One challenge we have faced is overfitting our model. Right now, our dataset is composed of different images of a single chicken in an empty flatworld. The only variation is the angle and the position (slightly) of the chicken. In the next few weeks, we will generate more images with varying sceneries and the chicken (or whichever mob we want to detect) in different distances. We also would like to experiment with more object detection models aside from YOLOv3 and Resnet.
We’ve created a data pipeline so that we don’t have to hand label each individual image. However, the most significant challenge we have encountered is Malmo’s colormap recording. Malmo colormap does not produce the cleanest images for the ground truth because it has slight variations in the pixel colors that border two different entities. This causes inaccuracy in our ground truth bounding box data. We plan to create an algorithm that converts the Malmo colormap image into a version that only has k pixel colors (where k is the number of different entities/blocks in the image) to produce better ground truth labels.

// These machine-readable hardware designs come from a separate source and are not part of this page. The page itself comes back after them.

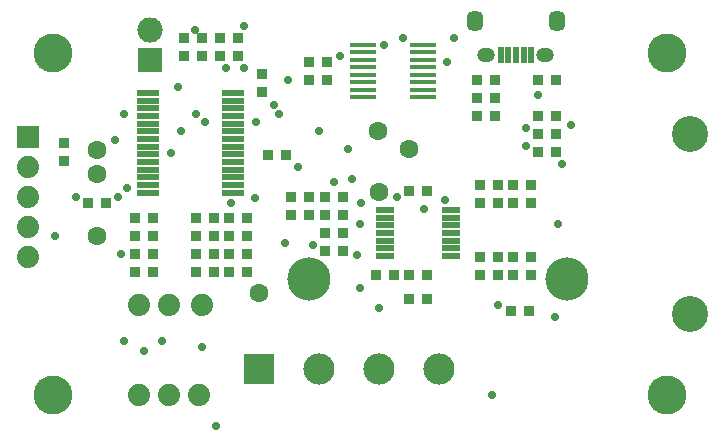
<source format=gbr>
G04 #@! TF.FileFunction,Soldermask,Top*
%FSLAX46Y46*%
G04 Gerber Fmt 4.6, Leading zero omitted, Abs format (unit mm)*
G04 Created by KiCad (PCBNEW 4.0.1-stable) date 6/20/2016 7:59:47 AM*
%MOMM*%
G01*
G04 APERTURE LIST*
%ADD10C,0.100000*%
%ADD11C,3.048000*%
%ADD12C,3.301600*%
%ADD13R,0.889000X0.965200*%
%ADD14R,0.965200X0.889000*%
%ADD15R,1.879600X1.879600*%
%ADD16C,1.879600*%
%ADD17R,1.851600X0.501600*%
%ADD18R,2.301600X0.355600*%
%ADD19O,1.501600X1.251600*%
%ADD20O,1.426600X1.801600*%
%ADD21R,0.501600X1.451600*%
%ADD22C,1.601600*%
%ADD23R,1.498600X0.533400*%
%ADD24R,2.133600X2.133600*%
%ADD25O,2.133600X2.133600*%
%ADD26R,2.641600X2.641600*%
%ADD27C,2.641600*%
%ADD28C,3.657600*%
%ADD29C,0.701600*%
G04 APERTURE END LIST*
D10*
D11*
X27940000Y7620000D03*
D12*
X-26000000Y14500000D03*
X26000000Y14500000D03*
X26000000Y-14500000D03*
X-26000000Y-14500000D03*
D13*
X15113000Y12192000D03*
X16637000Y12192000D03*
X-7747000Y5842000D03*
X-6223000Y5842000D03*
X15113000Y9144000D03*
X16637000Y9144000D03*
X-1397000Y2286000D03*
X-2921000Y2286000D03*
X11430000Y12192000D03*
X9906000Y12192000D03*
X-17526000Y-1016000D03*
X-19050000Y-1016000D03*
D14*
X-4318000Y13716000D03*
X-4318000Y12192000D03*
D15*
X-28067000Y7366000D03*
D16*
X-28067000Y4826000D03*
X-28067000Y2286000D03*
X-28067000Y-254000D03*
X-28067000Y-2794000D03*
X-18669000Y-14478000D03*
X-16129000Y-14478000D03*
X-13589000Y-14478000D03*
X-13335000Y-6858000D03*
X-16129000Y-6858000D03*
X-18669000Y-6858000D03*
D14*
X-25019000Y6858000D03*
X-25019000Y5334000D03*
D13*
X-1397000Y-2286000D03*
X-2921000Y-2286000D03*
X-2921000Y-762000D03*
X-1397000Y-762000D03*
X5715000Y-4318000D03*
X4191000Y-4318000D03*
X1397000Y-4318000D03*
X2921000Y-4318000D03*
X-19050000Y508000D03*
X-17526000Y508000D03*
X-1397000Y762000D03*
X-2921000Y762000D03*
X12954000Y-2794000D03*
X14478000Y-2794000D03*
X9906000Y9144000D03*
X11430000Y9144000D03*
X9906000Y10668000D03*
X11430000Y10668000D03*
X10160000Y3302000D03*
X11684000Y3302000D03*
X4191000Y-6350000D03*
X5715000Y-6350000D03*
D17*
X-17951000Y11083000D03*
X-17951000Y10433000D03*
X-17951000Y9783000D03*
X-17951000Y9133000D03*
X-17951000Y8483000D03*
X-17951000Y7833000D03*
X-17951000Y7183000D03*
X-17951000Y6533000D03*
X-17951000Y5883000D03*
X-17951000Y5233000D03*
X-17951000Y4583000D03*
X-17951000Y3933000D03*
X-17951000Y3283000D03*
X-17951000Y2633000D03*
X-10751000Y2633000D03*
X-10751000Y3283000D03*
X-10751000Y3933000D03*
X-10751000Y4583000D03*
X-10751000Y5233000D03*
X-10751000Y5883000D03*
X-10751000Y6533000D03*
X-10751000Y7183000D03*
X-10751000Y7833000D03*
X-10751000Y8483000D03*
X-10751000Y9133000D03*
X-10751000Y9783000D03*
X-10751000Y10433000D03*
X-10751000Y11083000D03*
D18*
X254000Y10731500D03*
X5334000Y10731500D03*
X254000Y11366500D03*
X5334000Y11366500D03*
X254000Y12001500D03*
X5334000Y12001500D03*
X254000Y12636500D03*
X5334000Y12636500D03*
X254000Y13271500D03*
X5334000Y13271500D03*
X254000Y13906500D03*
X5334000Y13906500D03*
X254000Y14541500D03*
X5334000Y14541500D03*
X254000Y15176500D03*
X5334000Y15176500D03*
D19*
X15708000Y14265000D03*
X10708000Y14265000D03*
D20*
X16708000Y17165000D03*
X9708000Y17165000D03*
D21*
X14508000Y14265000D03*
X13858000Y14265000D03*
X13208000Y14265000D03*
X12558000Y14265000D03*
X11908000Y14265000D03*
D13*
X4191000Y2794000D03*
X5715000Y2794000D03*
D14*
X-8255000Y12700000D03*
X-8255000Y11176000D03*
X-2794000Y13716000D03*
X-2794000Y12192000D03*
D13*
X12954000Y-4318000D03*
X14478000Y-4318000D03*
X10160000Y1778000D03*
X11684000Y1778000D03*
X10160000Y-4318000D03*
X11684000Y-4318000D03*
X12954000Y1778000D03*
X14478000Y1778000D03*
X10160000Y-2794000D03*
X11684000Y-2794000D03*
X12954000Y3302000D03*
X14478000Y3302000D03*
D22*
X-22225000Y-1016000D03*
X-22225000Y6223000D03*
X-22225000Y4191000D03*
X1524000Y7874000D03*
X4191000Y6350000D03*
X-8509000Y-5842000D03*
X1651000Y2667000D03*
D23*
X2159000Y1168400D03*
X2159000Y533400D03*
X2159000Y-127000D03*
X2159000Y-762000D03*
X2159000Y-1422400D03*
X2159000Y-2070100D03*
X2159000Y-2717800D03*
X7747000Y-2717800D03*
X7747000Y-2070100D03*
X7747000Y-1422400D03*
X7747000Y-762000D03*
X7747000Y-114300D03*
X7747000Y533400D03*
X7747000Y1181100D03*
D13*
X-19050000Y-4064000D03*
X-17526000Y-4064000D03*
X-19050000Y-2540000D03*
X-17526000Y-2540000D03*
X15113000Y7620000D03*
X16637000Y7620000D03*
X15113000Y6096000D03*
X16637000Y6096000D03*
X12827000Y-7366000D03*
X14351000Y-7366000D03*
D14*
X-13335000Y14224000D03*
X-13335000Y15748000D03*
X-11811000Y14224000D03*
X-11811000Y15748000D03*
X-10287000Y14224000D03*
X-10287000Y15748000D03*
D13*
X-21463000Y1778000D03*
X-22987000Y1778000D03*
X-4318000Y2286000D03*
X-5842000Y2286000D03*
X-4318000Y762000D03*
X-5842000Y762000D03*
X-12319000Y-1016000D03*
X-13843000Y-1016000D03*
X-11049000Y-1016000D03*
X-9525000Y-1016000D03*
X-12319000Y-4064000D03*
X-13843000Y-4064000D03*
X-11049000Y-4064000D03*
X-9525000Y-4064000D03*
X-12319000Y508000D03*
X-13843000Y508000D03*
X-9525000Y508000D03*
X-11049000Y508000D03*
X-12319000Y-2540000D03*
X-13843000Y-2540000D03*
X-11049000Y-2540000D03*
X-9525000Y-2540000D03*
D24*
X-17780000Y13843000D03*
D25*
X-17780000Y16383000D03*
D14*
X-14859000Y15748000D03*
X-14859000Y14224000D03*
D11*
X27940000Y-7620000D03*
D26*
X-8509000Y-12319000D03*
D27*
X-3429000Y-12319000D03*
X1651000Y-12319000D03*
X6731000Y-12319000D03*
D28*
X17526000Y-4699000D03*
X-4318000Y-4699000D03*
D29*
X11684000Y-6858000D03*
X15113000Y10922000D03*
X-11303000Y13208000D03*
X-9779000Y13208000D03*
X-20447000Y2286000D03*
X14097000Y6604000D03*
X14097000Y8128000D03*
X-19685000Y3048000D03*
X-1651000Y14224000D03*
X3175000Y2286000D03*
X16510000Y-7874000D03*
X16764000Y0D03*
X-6350000Y-1651000D03*
X-13335000Y-10414000D03*
X-9779000Y16764000D03*
X-13970000Y16383000D03*
X17907000Y8382000D03*
X8001000Y15748000D03*
X-5207000Y4826000D03*
X-24003000Y2286000D03*
X17145000Y5080000D03*
X-20701000Y7112000D03*
X-25781000Y-1016000D03*
X-635000Y3810000D03*
X3683000Y15748000D03*
X-2159000Y3556000D03*
X-6096000Y12192000D03*
X-10922000Y1778000D03*
X-20193000Y-2540000D03*
X-254000Y-2667000D03*
X-3937000Y-1778000D03*
X2032000Y15113000D03*
X7366000Y13716000D03*
X-6858000Y9271000D03*
X-13843000Y9271000D03*
X-15113000Y7874000D03*
X-3429000Y7874000D03*
X-16002000Y5969000D03*
X-7239000Y10033000D03*
X-8890000Y2159000D03*
X-1016000Y6350000D03*
X-12192000Y-17145000D03*
X11176000Y-14478000D03*
X-16764000Y-9906000D03*
X-19939000Y9271000D03*
X-18288000Y-10795000D03*
X-19939000Y-9906000D03*
X-15367000Y11557000D03*
X127000Y1778000D03*
X0Y0D03*
X5461000Y1270000D03*
X7239000Y2032000D03*
X0Y-5461000D03*
X1651000Y-7112000D03*
X-8763000Y8636000D03*
X-13081000Y8636000D03*
M02*

</source>
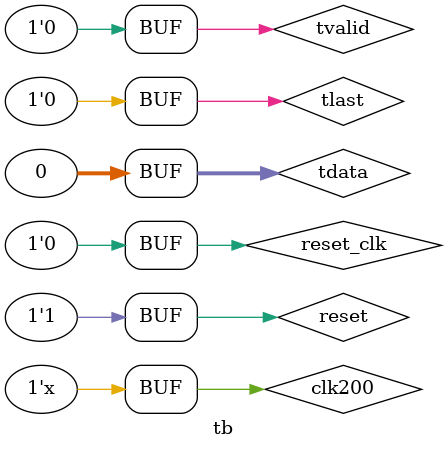
<source format=v>
`timescale 1ns / 1ps


module tb();

    reg [31:0] tdata;
    reg tlast;
    wire tready;
    reg tvalid;
    reg reset_clk;
    reg reset;
    reg clk200;
    wire clk32;
    wire [1:0] iq;
    
    design_1_wrapper u1
       (.S_AXIS_tdata(tdata),
        .S_AXIS_tlast(tlast),
        .S_AXIS_tready(tready),
        .S_AXIS_tvalid(tvalid),
        .clk32(clk32),
        .iq_txd(iq),
        .reset(reset_clk),
        .s_aclk(clk200),
        .s_aresetn(reset));
        
        always begin
        #2.5 clk200 =~clk200;
        end
        
        initial
        begin 
        tdata = 32'b0 ;
        tlast = 1'b0;
        tvalid= 1'b0;
        clk200 =1'b0;
        reset = 1'b1;
        reset_clk = 1'b0;
        #10 
        reset =1'b0;
        reset_clk =1'b1;
        
        #10
        reset =1'b1;
        reset_clk =1'b0;
        //1
        #75
        tdata = 32'd1431655765;//3
        tvalid =1'b1;
        #3
        tdata = 32'd0;
        tvalid =1'b0;
        //2
        #2
        tdata =32'd65535;//1
        tvalid =1'b1;
        #3
        tdata = 32'd0;
        tvalid =1'b0;
        //3
        #2
        tdata = 32'd4294901760;//2
        tvalid =1'b1;
        #3
        tdata = 32'd0;
        tvalid =1'b0;
        //4
        #2
        tdata = 32'd1431655765;
        tvalid =1'b1;
        #3
        tdata = 32'd0;
        tvalid =1'b0;
        //5
        #2
        tdata =32'd65535;
        tvalid =1'b1;
        #3
        tdata = 32'd0;
        tvalid =1'b0;
        //6
        #2
        tdata = 32'd4294901760;
        tvalid =1'b1;
        #3
        tdata = 32'd0;
        tvalid =1'b0;
        //7
        #2
        tdata =32'd1431655765;
        tvalid =1'b1;
        #3
        tdata = 32'd0;
        tvalid =1'b0;
        //8
        #2
        tdata = 32'd65535;
        tvalid =1'b1;
        #3
        tdata = 32'd0;
        tvalid =1'b0;
        //9
        #2
        tdata =32'd4294901760;
        tvalid =1'b1;
        #3
        tdata = 32'd0;
        tvalid =1'b0;
        //10
        #2
        tdata = 32'd1431786839;
        tvalid =1'b1;
        #3
        tdata = 32'd0;
        tvalid =1'b0;
        //11
        #2
        tdata = 32'd65535;
        tvalid =1'b1;
        #3
        tdata = 32'd0;
        tvalid =1'b0;
         //12
        #2
        tdata = 32'd1431655765;
        tvalid =1'b1;
        tlast = 1'b1;
        #3
        tdata = 32'd0;
        tvalid =1'b0;
        tlast = 1'b0;                          
        #10000;
        end
        
endmodule

</source>
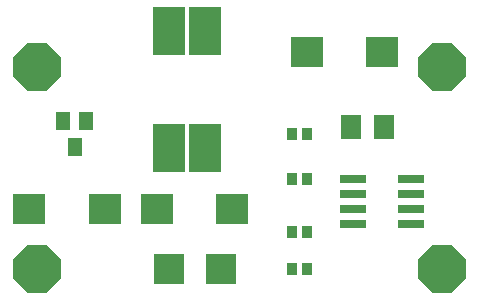
<source format=gts>
G75*
%MOIN*%
%OFA0B0*%
%FSLAX25Y25*%
%IPPOS*%
%LPD*%
%AMOC8*
5,1,8,0,0,1.08239X$1,22.5*
%
%ADD10R,0.10249X0.10249*%
%ADD11R,0.10643X0.15957*%
%ADD12R,0.08600X0.02900*%
%ADD13R,0.11036X0.10249*%
%ADD14R,0.03556X0.04343*%
%ADD15R,0.07099X0.07887*%
%ADD16OC8,0.15800*%
%ADD17R,0.04737X0.06312*%
D10*
X0086356Y0021500D03*
X0103679Y0021500D03*
D11*
X0098423Y0062012D03*
X0086612Y0062012D03*
X0086612Y0100988D03*
X0098423Y0100988D03*
D12*
X0147818Y0051500D03*
X0147818Y0046500D03*
X0147818Y0041500D03*
X0147818Y0036500D03*
X0167218Y0036500D03*
X0167218Y0041500D03*
X0167218Y0046500D03*
X0167218Y0051500D03*
D13*
X0107616Y0041500D03*
X0082419Y0041500D03*
X0065116Y0041500D03*
X0039919Y0041500D03*
X0132419Y0094000D03*
X0157616Y0094000D03*
D14*
X0132577Y0066500D03*
X0127459Y0066500D03*
X0127459Y0051500D03*
X0132577Y0051500D03*
X0132577Y0034000D03*
X0127459Y0034000D03*
X0127459Y0021500D03*
X0132577Y0021500D03*
D15*
X0147006Y0069000D03*
X0158030Y0069000D03*
D16*
X0042518Y0021500D03*
X0042518Y0089000D03*
X0177518Y0089000D03*
X0177518Y0021500D03*
D17*
X0058758Y0070831D03*
X0051278Y0070831D03*
X0055018Y0062169D03*
M02*

</source>
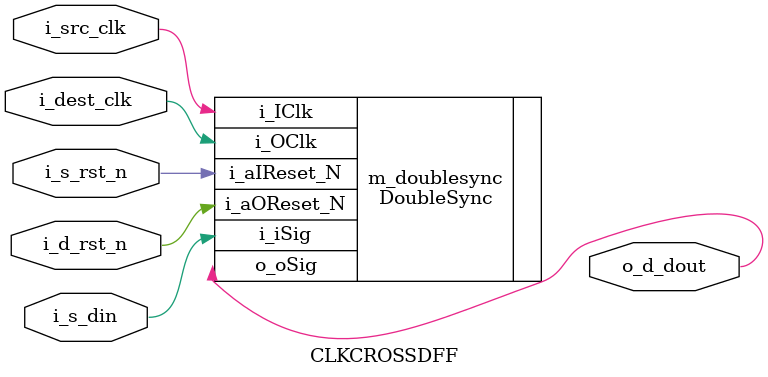
<source format=v>


module CLKCROSSDFF # (
    parameter  DATA_WIDTH = 1,
    parameter  RESET_VALUE = {DATA_WIDTH{1'b0}}     //reset value
    
)
(
    input                       i_s_rst_n      ,    
    input                       i_src_clk     ,
    input     [DATA_WIDTH-1:0]  i_s_din          ,

    input                       i_d_rst_n      ,   
    input                       i_dest_clk        ,
    output    [DATA_WIDTH-1:0]  o_d_dout            
);

    DoubleSync #(
        .RESET_VALUE (RESET_VALUE),
        .DATA_WIDTH  (DATA_WIDTH)
    ) m_doublesync (
        .i_aIReset_N(i_s_rst_n),
        .i_IClk(i_src_clk),
        //.i_iClkEn(1'b1),
        .i_iSig(i_s_din),
        .i_aOReset_N(i_d_rst_n),
        .i_OClk(i_dest_clk),
        //.i_oClkEn(1'b1),
        .o_oSig(o_d_dout));
        
endmodule

</source>
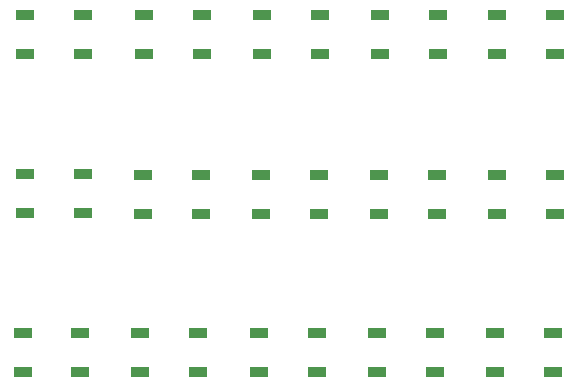
<source format=gtp>
%TF.GenerationSoftware,KiCad,Pcbnew,9.0.6*%
%TF.CreationDate,2025-11-16T19:52:04+01:00*%
%TF.ProjectId,ruecklicht,72756563-6b6c-4696-9368-742e6b696361,rev?*%
%TF.SameCoordinates,Original*%
%TF.FileFunction,Paste,Top*%
%TF.FilePolarity,Positive*%
%FSLAX46Y46*%
G04 Gerber Fmt 4.6, Leading zero omitted, Abs format (unit mm)*
G04 Created by KiCad (PCBNEW 9.0.6) date 2025-11-16 19:52:04*
%MOMM*%
%LPD*%
G01*
G04 APERTURE LIST*
G04 Aperture macros list*
%AMRoundRect*
0 Rectangle with rounded corners*
0 $1 Rounding radius*
0 $2 $3 $4 $5 $6 $7 $8 $9 X,Y pos of 4 corners*
0 Add a 4 corners polygon primitive as box body*
4,1,4,$2,$3,$4,$5,$6,$7,$8,$9,$2,$3,0*
0 Add four circle primitives for the rounded corners*
1,1,$1+$1,$2,$3*
1,1,$1+$1,$4,$5*
1,1,$1+$1,$6,$7*
1,1,$1+$1,$8,$9*
0 Add four rect primitives between the rounded corners*
20,1,$1+$1,$2,$3,$4,$5,0*
20,1,$1+$1,$4,$5,$6,$7,0*
20,1,$1+$1,$6,$7,$8,$9,0*
20,1,$1+$1,$8,$9,$2,$3,0*%
G04 Aperture macros list end*
%ADD10RoundRect,0.090000X0.660000X0.360000X-0.660000X0.360000X-0.660000X-0.360000X0.660000X-0.360000X0*%
G04 APERTURE END LIST*
D10*
X139700000Y-100150000D03*
X139700000Y-96850000D03*
X134800000Y-96850000D03*
X134800000Y-100150000D03*
X159900000Y-86750000D03*
X159900000Y-83450000D03*
X155000000Y-83450000D03*
X155000000Y-86750000D03*
X139900000Y-73150000D03*
X139900000Y-69850000D03*
X135000000Y-69850000D03*
X135000000Y-73150000D03*
X159950000Y-73150000D03*
X159950000Y-69850000D03*
X155050000Y-69850000D03*
X155050000Y-73150000D03*
X149950000Y-73150000D03*
X149950000Y-69850000D03*
X145050000Y-69850000D03*
X145050000Y-73150000D03*
X149900000Y-86750000D03*
X149900000Y-83450000D03*
X145000000Y-83450000D03*
X145000000Y-86750000D03*
X169700000Y-100150000D03*
X169700000Y-96850000D03*
X164800000Y-96850000D03*
X164800000Y-100150000D03*
X159700000Y-100150000D03*
X159700000Y-96850000D03*
X154800000Y-96850000D03*
X154800000Y-100150000D03*
X179900000Y-86750000D03*
X179900000Y-83450000D03*
X175000000Y-83450000D03*
X175000000Y-86750000D03*
X169950000Y-73150000D03*
X169950000Y-69850000D03*
X165050000Y-69850000D03*
X165050000Y-73150000D03*
X139900000Y-86650000D03*
X139900000Y-83350000D03*
X135000000Y-83350000D03*
X135000000Y-86650000D03*
X169850000Y-86750000D03*
X169850000Y-83450000D03*
X164950000Y-83450000D03*
X164950000Y-86750000D03*
X149650000Y-100150000D03*
X149650000Y-96850000D03*
X144750000Y-96850000D03*
X144750000Y-100150000D03*
X179700000Y-100150000D03*
X179700000Y-96850000D03*
X174800000Y-96850000D03*
X174800000Y-100150000D03*
X179850000Y-73150000D03*
X179850000Y-69850000D03*
X174950000Y-69850000D03*
X174950000Y-73150000D03*
M02*

</source>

The biggest struggle we anticipate is the duration of time taken to train our models. Currently with our limited dataset, it takes several hours for us to train a decent model with a low enough error rate. We also foresee a problem with the size of our image files. We have been using 860x480 images which is considered to be a large file size for machine learning applications and will increase the time spent training. To circumvent this, we can rescale our images before detecting the bounding boxes and passing it into the model to train.